Reproduce every line of the data below word for word, omitting the pictures.

[Chart analysis data]
........
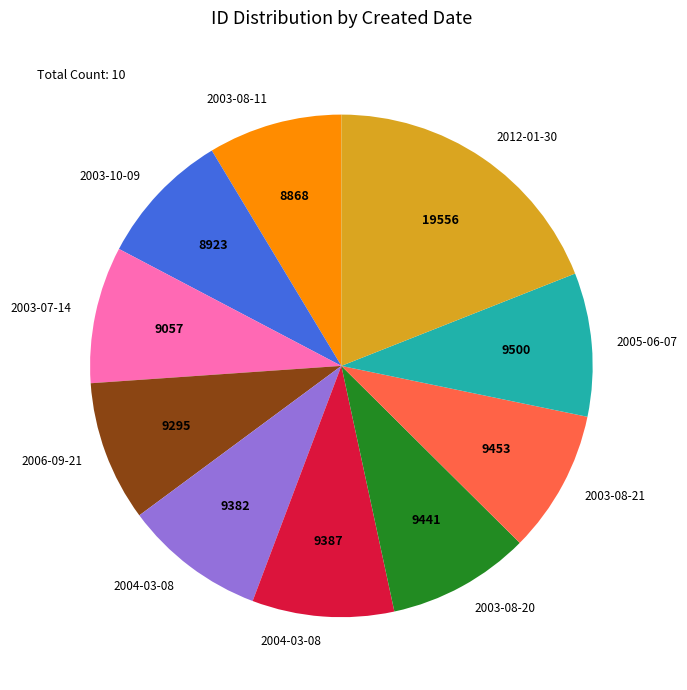

Does any single category account for the majority?

No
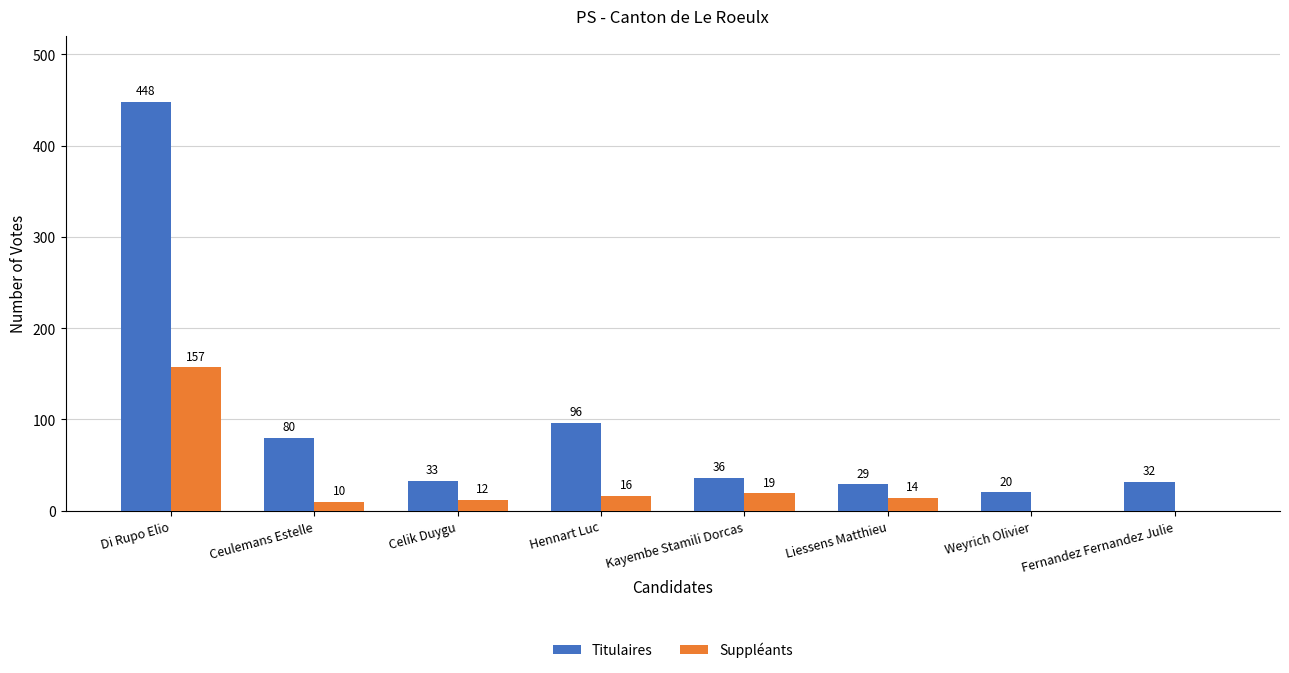

What is the total value across all series at Celik Duygu?

45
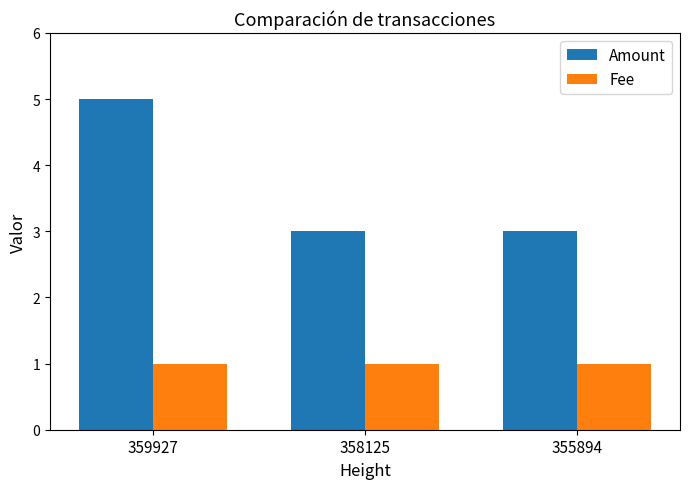

Which series has the widest spread of values?

Amount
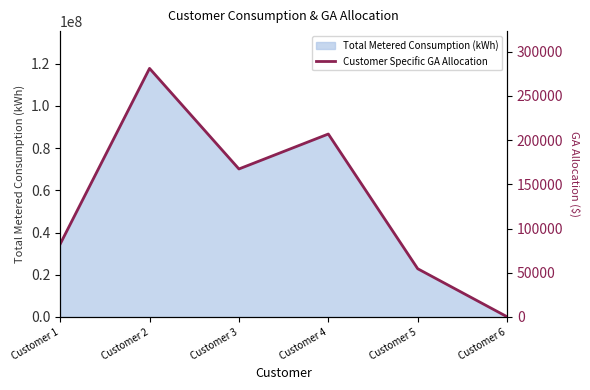

At which label is Total Metered Consumption (kWh) closest to 58907992?

Customer 3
........
§ **Result of this exercise**
Does any single category account for the majority?

No

What is the total value across all series at Celik Duygu?

45

Which series has the widest spread of values?

Amount

At which label is Total Metered Consumption (kWh) closest to 58907992?

Customer 3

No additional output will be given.